Task directions – When writing out the listing below, reproduce every word exactly and skip the pictures.
▽
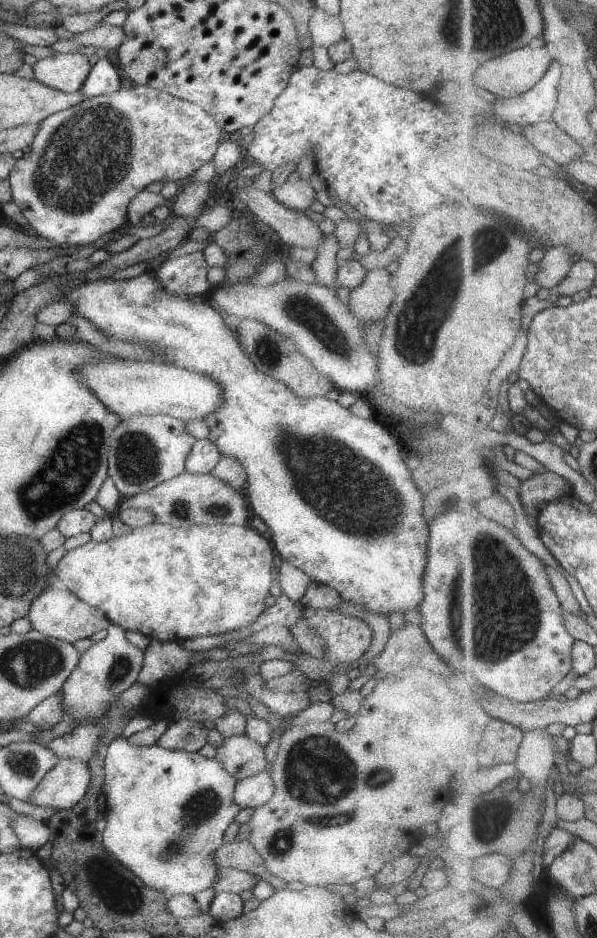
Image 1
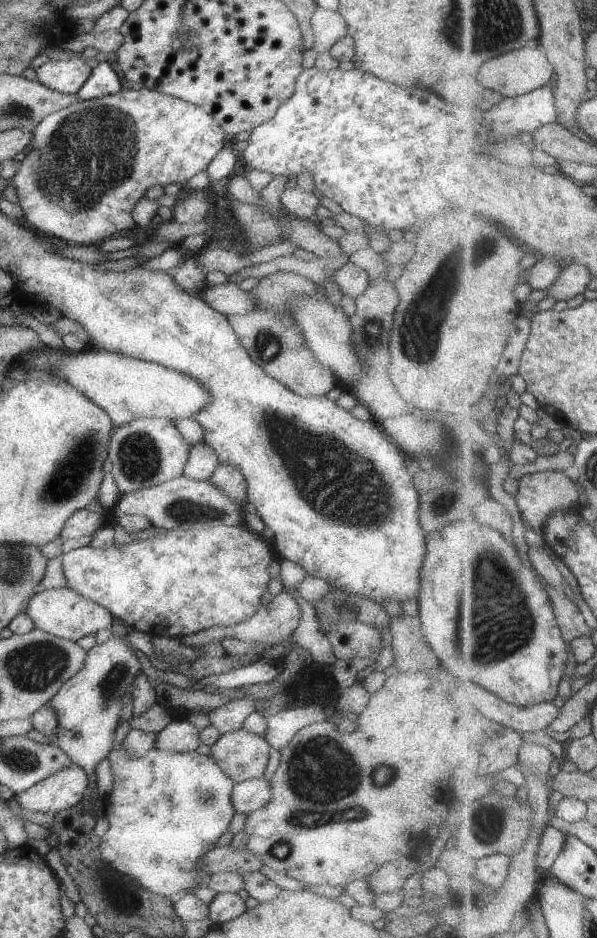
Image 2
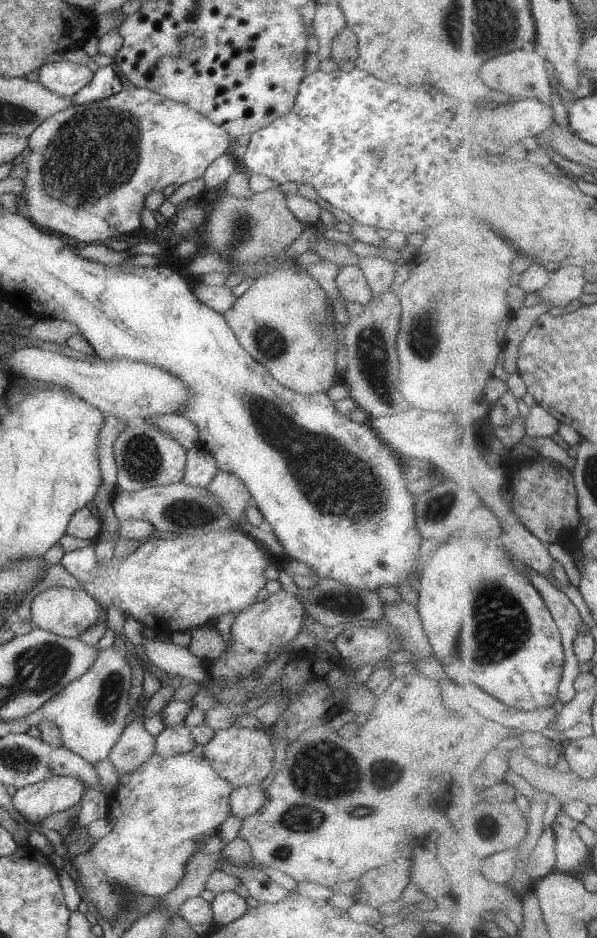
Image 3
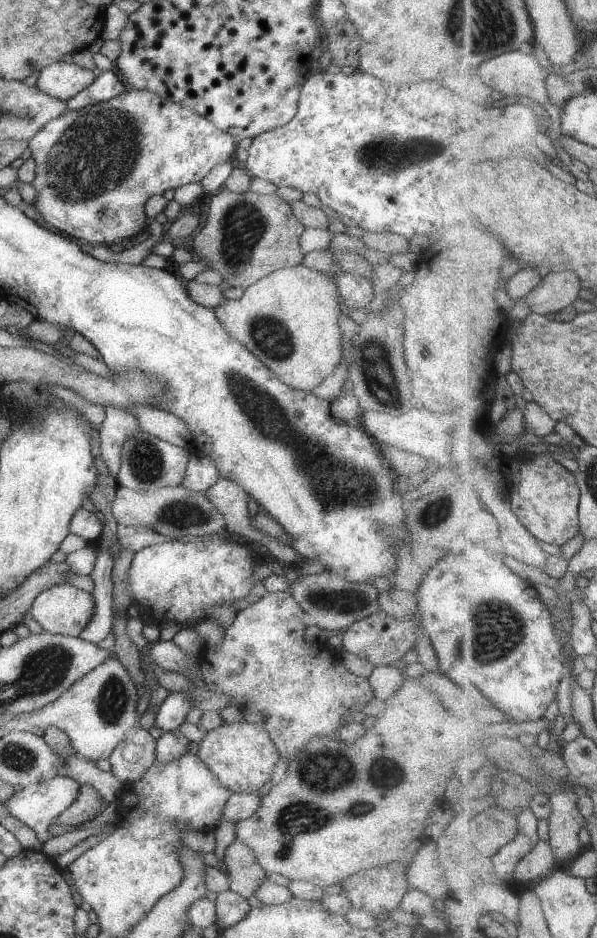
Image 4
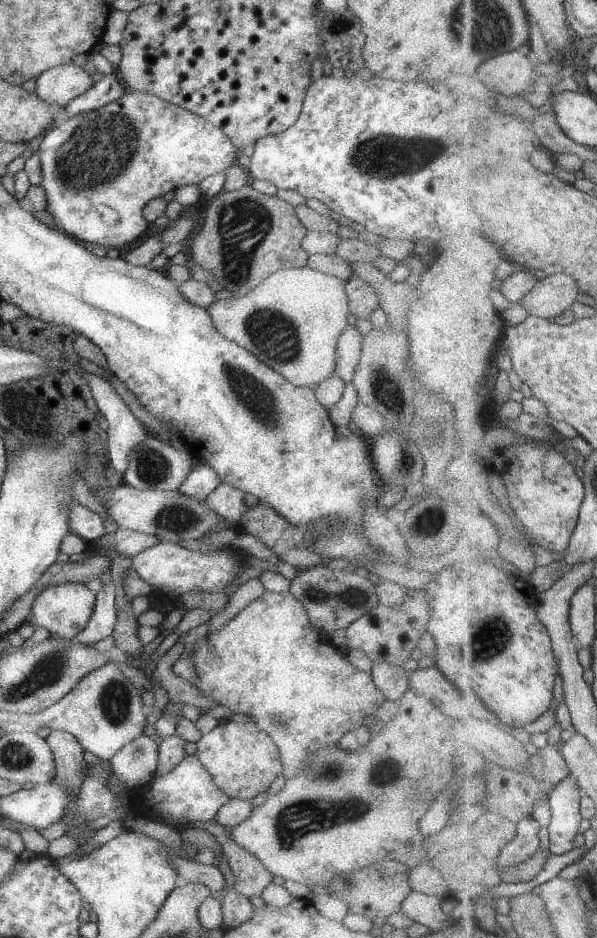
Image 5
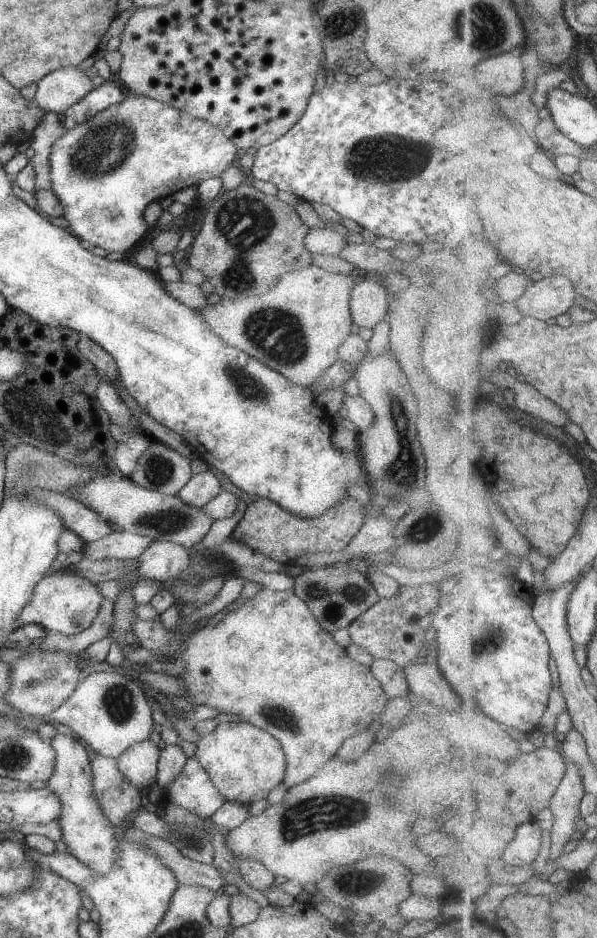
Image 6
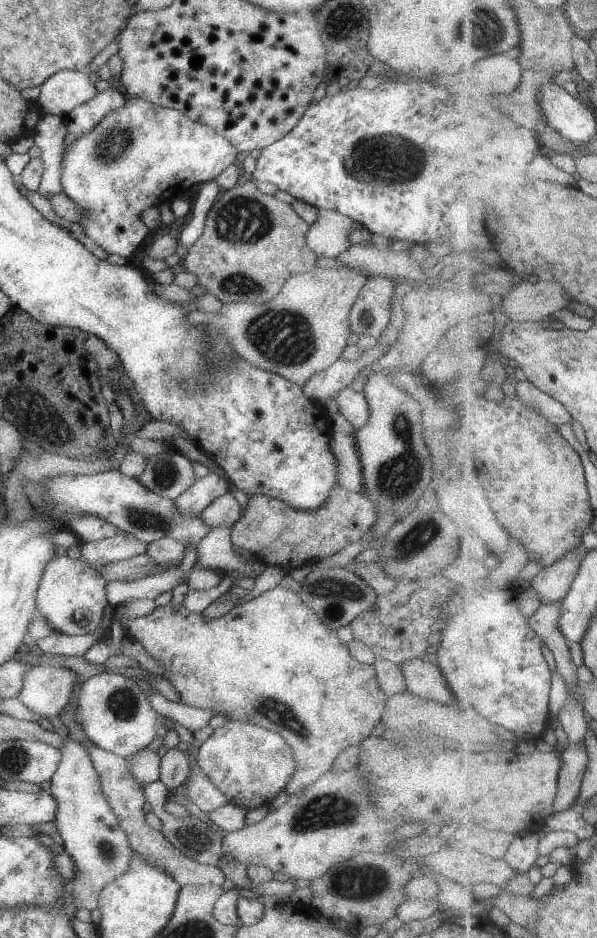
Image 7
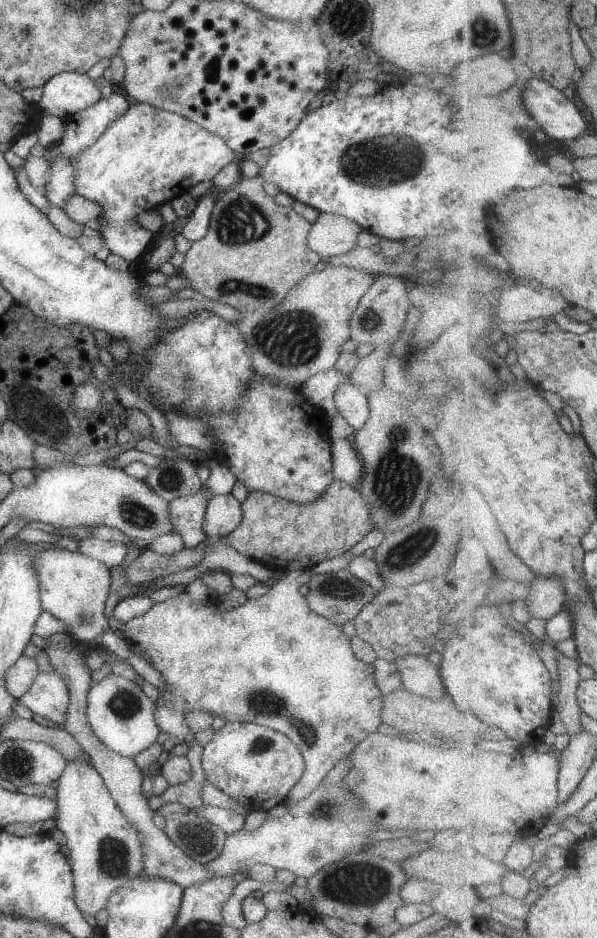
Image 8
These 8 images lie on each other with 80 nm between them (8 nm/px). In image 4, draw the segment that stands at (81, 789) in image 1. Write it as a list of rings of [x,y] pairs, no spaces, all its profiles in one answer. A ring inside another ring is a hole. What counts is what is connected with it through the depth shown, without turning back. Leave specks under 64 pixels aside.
[[[53,777],[46,781],[25,785],[22,790],[14,792],[5,802],[5,810],[18,821],[26,824],[42,844],[49,835],[47,828],[77,798],[80,784],[69,777]]]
△
Response for this exercise –
Image 1
Image 2
Image 3
Image 4
Image 5
Image 6
Image 7
Image 8
These 8 images lie on each other with 80 nm between them (8 nm/px). In image 4, draw the segment that stands at (81, 789) in image 1. Write it as a list of rings of [x,y] pairs, no spaces, all its profiles in one answer. A ring inside another ring is a hole. What counts is what is connected with it through the depth shown, without turning back. Leave specks under 64 pixels aside.
[[[53,777],[46,781],[25,785],[22,790],[14,792],[5,802],[5,810],[18,821],[26,824],[42,844],[49,835],[47,828],[77,798],[80,784],[69,777]]]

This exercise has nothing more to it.